Professione

Sui veicoli la deduzione si ferma al 20%

di Giorgio Gavelli

Un costo su cui il legislatore ha inteso predeterminare l’inerenza, forfettizzandola in modo da non consentire soluzioni soggettive , è quello dei veicoli di maggiore diffusione (risoluzione 190/E/2007). La partecipazione delle varie voci di spesa al reddito è disciplinata dall’articolo 164 del Tuir, norma comune tanto al reddito di lavoro autonomo quanto a quello d’impresa. Il problema è che, a seguito di ripetute limature (per motivi, essenzialmente, di mero gettito fiscale), la percentuale vigente oramai dal 2013 è assolutamente insoddisfacente e lontana dalla realtà.

In base a tale disposizione, le spese e gli altri componenti negativi relativi ai mezzi di trasporto a motore esplicitamente citati dal legislatore (ad esempio autovetture, motocicli e ciclomotori) utilizzati nell’esercizio di imprese, arti e professioni, ai fini della determinazione dei relativi redditi sono deducibili nei limiti indicati dalla lettera b), pari al 20 per cento. È, infatti, inapplicabile all’attività professionale la deduzione integrale prevista dalla lettera a), in quanto essa si ricollega ad un utilizzo dei veicoli «esclusivamente strumentale», vale a dire, secondo l’interpretazione delle Entrate, «senza i quali l’attività stessa non può essere esercitata», come accade per le auto delle imprese che effettuano noleggi o leasing (circolari 48/E/1998, 11/E/2007 e risoluzione 59/E/2007) o quelle utilizzate dalle autoscuole (circolare 11/E/2007).

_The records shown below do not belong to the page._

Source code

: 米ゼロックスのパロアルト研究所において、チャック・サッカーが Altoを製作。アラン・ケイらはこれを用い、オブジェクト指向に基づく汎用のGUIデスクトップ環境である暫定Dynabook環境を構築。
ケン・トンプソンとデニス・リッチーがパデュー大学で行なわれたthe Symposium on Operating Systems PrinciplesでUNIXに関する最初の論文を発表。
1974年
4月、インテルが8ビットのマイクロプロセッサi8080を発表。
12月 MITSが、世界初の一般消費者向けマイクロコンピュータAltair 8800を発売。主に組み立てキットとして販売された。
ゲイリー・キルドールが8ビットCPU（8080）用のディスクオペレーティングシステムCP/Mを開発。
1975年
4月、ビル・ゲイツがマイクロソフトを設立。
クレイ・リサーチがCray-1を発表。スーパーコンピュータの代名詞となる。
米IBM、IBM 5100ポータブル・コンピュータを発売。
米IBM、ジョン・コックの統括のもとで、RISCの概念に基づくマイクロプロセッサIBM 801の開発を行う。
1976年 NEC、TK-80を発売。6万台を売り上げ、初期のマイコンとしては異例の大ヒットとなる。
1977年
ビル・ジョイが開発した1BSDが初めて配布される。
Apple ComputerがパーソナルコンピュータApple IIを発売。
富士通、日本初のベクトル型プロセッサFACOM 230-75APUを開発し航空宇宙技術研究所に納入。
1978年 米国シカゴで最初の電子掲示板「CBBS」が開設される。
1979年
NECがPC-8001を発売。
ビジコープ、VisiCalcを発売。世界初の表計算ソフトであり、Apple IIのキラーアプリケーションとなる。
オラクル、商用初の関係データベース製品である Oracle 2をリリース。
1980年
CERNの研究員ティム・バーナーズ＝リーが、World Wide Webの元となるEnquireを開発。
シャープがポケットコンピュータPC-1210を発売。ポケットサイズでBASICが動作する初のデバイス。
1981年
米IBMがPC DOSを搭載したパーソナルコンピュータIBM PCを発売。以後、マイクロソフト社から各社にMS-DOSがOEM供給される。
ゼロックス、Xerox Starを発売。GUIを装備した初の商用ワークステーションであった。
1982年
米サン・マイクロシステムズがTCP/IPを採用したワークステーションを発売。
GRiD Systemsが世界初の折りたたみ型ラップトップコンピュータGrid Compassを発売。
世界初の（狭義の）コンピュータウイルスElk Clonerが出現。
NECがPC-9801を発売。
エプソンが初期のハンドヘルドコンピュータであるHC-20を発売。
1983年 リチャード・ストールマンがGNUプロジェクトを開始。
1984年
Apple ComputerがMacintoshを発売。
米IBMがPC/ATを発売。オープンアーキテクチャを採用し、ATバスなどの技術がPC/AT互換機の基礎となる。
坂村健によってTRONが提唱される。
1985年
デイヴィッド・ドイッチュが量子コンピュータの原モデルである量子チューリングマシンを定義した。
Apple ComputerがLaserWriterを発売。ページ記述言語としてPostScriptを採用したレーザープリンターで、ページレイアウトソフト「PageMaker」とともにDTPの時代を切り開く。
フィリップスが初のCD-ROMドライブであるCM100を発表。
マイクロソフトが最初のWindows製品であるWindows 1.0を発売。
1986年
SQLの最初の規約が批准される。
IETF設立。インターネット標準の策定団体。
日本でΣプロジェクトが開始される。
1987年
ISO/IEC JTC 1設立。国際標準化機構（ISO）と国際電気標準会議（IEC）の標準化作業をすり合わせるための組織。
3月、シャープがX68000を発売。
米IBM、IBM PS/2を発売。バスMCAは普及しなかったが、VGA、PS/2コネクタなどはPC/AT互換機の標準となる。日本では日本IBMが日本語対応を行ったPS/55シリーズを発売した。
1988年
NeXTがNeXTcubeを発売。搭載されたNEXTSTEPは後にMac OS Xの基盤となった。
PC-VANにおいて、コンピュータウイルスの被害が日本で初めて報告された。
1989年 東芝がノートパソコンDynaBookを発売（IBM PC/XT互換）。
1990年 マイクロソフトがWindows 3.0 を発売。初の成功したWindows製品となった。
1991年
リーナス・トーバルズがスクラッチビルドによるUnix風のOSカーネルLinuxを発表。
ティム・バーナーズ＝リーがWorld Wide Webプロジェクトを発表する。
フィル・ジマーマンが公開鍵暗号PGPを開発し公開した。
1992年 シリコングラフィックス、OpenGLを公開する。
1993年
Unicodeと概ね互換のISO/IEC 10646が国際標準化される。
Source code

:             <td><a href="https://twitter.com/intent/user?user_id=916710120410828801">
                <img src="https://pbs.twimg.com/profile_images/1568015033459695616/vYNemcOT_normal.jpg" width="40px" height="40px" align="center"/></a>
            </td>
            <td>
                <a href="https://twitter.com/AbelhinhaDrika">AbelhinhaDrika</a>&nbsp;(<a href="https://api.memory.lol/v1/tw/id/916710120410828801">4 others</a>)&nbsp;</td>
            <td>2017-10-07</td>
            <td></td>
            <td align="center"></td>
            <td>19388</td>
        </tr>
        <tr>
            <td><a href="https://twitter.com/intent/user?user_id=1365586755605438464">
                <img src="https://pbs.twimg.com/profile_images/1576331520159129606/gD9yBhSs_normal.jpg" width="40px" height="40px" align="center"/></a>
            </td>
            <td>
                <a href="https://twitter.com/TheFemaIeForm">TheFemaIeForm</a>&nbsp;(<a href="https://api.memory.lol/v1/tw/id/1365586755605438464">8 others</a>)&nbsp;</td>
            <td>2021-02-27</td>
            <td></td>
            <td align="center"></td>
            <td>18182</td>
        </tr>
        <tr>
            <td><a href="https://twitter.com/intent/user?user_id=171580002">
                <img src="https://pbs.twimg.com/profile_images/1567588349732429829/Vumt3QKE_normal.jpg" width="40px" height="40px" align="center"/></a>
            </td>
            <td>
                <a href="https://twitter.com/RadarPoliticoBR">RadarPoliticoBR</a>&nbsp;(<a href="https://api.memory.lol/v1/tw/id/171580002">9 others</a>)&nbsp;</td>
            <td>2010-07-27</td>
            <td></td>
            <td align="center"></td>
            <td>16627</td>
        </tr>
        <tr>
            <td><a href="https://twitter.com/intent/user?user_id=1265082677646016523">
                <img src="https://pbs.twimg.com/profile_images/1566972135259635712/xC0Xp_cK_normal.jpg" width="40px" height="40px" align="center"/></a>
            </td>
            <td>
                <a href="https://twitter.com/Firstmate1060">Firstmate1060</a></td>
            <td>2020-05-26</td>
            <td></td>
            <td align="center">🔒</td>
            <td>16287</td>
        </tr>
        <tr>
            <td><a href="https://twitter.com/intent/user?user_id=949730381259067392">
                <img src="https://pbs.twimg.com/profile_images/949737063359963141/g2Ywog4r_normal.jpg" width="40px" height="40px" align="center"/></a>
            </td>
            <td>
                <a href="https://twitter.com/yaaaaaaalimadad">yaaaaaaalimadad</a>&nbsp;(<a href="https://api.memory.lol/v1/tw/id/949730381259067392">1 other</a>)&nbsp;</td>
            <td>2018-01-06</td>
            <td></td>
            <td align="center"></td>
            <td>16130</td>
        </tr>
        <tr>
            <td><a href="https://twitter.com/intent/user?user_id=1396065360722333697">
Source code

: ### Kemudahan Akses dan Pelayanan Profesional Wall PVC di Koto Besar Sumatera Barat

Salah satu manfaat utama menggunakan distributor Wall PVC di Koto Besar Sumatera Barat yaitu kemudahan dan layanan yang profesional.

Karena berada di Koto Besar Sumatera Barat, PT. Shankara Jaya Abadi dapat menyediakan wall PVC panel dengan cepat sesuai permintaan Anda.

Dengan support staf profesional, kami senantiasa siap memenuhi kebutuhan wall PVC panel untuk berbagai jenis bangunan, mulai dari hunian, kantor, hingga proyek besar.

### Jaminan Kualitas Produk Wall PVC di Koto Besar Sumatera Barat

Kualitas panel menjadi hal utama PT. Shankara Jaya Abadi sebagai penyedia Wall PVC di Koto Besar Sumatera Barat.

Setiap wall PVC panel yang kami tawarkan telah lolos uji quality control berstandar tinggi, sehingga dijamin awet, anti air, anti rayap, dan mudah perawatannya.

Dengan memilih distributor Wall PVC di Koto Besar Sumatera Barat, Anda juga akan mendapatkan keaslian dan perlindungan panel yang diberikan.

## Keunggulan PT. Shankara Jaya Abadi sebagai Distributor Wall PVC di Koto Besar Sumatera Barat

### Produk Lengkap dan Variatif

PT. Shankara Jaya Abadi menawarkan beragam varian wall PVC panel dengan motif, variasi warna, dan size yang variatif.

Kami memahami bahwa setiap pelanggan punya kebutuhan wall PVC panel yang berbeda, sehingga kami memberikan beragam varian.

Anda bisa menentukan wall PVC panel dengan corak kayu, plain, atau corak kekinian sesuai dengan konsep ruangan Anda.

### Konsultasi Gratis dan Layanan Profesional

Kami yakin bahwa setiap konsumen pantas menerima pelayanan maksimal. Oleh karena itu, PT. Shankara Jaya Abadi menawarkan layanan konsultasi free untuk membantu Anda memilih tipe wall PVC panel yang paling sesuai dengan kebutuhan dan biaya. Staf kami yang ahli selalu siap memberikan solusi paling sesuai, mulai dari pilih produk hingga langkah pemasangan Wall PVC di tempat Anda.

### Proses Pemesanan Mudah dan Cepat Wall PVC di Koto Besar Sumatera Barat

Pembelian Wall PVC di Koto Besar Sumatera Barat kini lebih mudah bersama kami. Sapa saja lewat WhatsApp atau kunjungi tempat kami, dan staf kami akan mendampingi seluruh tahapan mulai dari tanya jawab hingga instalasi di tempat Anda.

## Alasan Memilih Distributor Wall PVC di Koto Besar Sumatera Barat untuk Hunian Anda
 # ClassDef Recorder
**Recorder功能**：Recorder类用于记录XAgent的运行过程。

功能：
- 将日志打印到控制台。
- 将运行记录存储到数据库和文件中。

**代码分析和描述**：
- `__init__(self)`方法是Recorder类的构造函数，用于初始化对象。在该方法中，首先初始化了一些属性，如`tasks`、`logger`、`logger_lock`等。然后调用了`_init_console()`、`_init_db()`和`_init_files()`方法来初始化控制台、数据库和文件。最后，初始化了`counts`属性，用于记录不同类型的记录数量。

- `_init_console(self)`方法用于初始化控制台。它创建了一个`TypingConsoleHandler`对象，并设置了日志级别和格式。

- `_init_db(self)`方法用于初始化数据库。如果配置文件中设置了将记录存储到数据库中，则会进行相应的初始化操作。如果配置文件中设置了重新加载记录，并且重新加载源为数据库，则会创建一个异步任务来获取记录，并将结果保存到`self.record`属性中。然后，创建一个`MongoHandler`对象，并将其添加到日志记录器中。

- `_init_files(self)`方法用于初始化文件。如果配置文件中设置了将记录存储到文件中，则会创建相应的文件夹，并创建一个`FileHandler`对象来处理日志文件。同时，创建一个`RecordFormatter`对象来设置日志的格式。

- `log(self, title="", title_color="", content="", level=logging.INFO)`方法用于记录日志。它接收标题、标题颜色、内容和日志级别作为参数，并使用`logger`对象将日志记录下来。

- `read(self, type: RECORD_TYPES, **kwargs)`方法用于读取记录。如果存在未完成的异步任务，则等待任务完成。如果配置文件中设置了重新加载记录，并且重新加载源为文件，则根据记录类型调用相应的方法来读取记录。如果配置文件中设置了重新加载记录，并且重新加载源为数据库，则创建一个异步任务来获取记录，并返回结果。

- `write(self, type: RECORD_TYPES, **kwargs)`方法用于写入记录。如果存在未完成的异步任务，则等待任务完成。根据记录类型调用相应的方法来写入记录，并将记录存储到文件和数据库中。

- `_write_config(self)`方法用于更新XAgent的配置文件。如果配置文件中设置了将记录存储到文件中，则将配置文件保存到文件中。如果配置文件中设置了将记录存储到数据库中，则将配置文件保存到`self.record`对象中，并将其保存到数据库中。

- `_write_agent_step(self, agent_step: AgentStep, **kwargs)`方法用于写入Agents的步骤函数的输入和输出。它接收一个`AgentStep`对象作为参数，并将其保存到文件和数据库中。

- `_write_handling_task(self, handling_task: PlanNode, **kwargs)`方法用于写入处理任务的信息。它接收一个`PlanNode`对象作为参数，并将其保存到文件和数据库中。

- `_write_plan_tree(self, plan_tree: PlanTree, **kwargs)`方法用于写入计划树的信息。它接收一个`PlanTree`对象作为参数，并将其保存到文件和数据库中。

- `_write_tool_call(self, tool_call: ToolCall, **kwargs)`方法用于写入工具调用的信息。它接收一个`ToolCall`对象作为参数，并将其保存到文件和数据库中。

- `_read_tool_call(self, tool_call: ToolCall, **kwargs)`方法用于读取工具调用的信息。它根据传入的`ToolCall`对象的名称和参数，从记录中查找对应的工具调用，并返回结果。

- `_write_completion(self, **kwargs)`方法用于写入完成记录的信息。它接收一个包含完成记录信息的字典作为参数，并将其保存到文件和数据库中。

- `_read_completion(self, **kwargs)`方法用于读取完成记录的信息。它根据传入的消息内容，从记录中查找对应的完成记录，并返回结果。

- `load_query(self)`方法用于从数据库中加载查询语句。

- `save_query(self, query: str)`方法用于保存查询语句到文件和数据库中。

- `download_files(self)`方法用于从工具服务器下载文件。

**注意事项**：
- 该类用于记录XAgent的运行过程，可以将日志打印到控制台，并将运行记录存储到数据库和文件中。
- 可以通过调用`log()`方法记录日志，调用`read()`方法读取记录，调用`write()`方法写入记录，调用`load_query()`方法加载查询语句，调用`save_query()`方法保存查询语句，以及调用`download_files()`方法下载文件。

Anche la deduzione maggiorata della lettera b-bis, pari al 70%, non è molto frequente nell’ambito del lavoro autonomo, riguardando veicoli acquistati del professionista e concessi in uso promiscuo (“casa e lavoro”) al dipendente, con trattenuta sullo stipendio o imposizione del benefit in busta paga.

Per cui, l’auto utilizzata dal professionista è considerata per la stragrande maggioranza «ad uso personale», mentre un esame oggettivo della realtà attesterebbe un utilizzo al servizio dell’attività decisamente prevalente.

Il coefficiente del 20%, tuttavia, sale al 50% nel caso di lavoratori autonomi in regime dei “minimi”, mentre per i contribuenti forfettari il consumo dell’auto è compreso nel plafond percentuale di deducibilità prefissato sui ricavi.

Oltre alla limitazione forfettaria, ai fini della deducibilità non si tiene conto della parte del costo di acquisizione che eccede i 18.076 euro (e cifre inferiori per ciclomotori e motocicli), ovvero dell’ammontare dei canoni proporzionalmente corrispondente al costo del veicolo che eccede questo parametro (nel caso di beni assunti in locazione finanziaria), ovvero ancora dell’ammontare dei costi di locazione e di noleggio che eccede (sempre per le autovetture) i 3.615,20 euro.

Il legislatore ha precisato che nel caso di esercizio di arti e professioni in forma individuale, la deducibilità è ammessa, nella misura del 20% limitatamente ad un solo veicolo.

Se, invece, l’attività è svolta da società semplici o studi associati, la deducibilità è consentita soltanto per un veicolo per ogni socio o associato. In tale ipotesi, i limiti sopra ricordati sono riferiti a ciascun socio o associato. Questa precisazione ha fatto sorgere qualche contestazione nelle ipotesi in cui i singoli associati acquisiscano l’autoveicolo per uso privato, richiedendo poi all’associazione professionale il rimborso chilometrico dei viaggi documentati svolti per lo svolgimento dell’attività (si veda la scheda a fianco e Il Sole 24 Ore del 26 settembre 2016).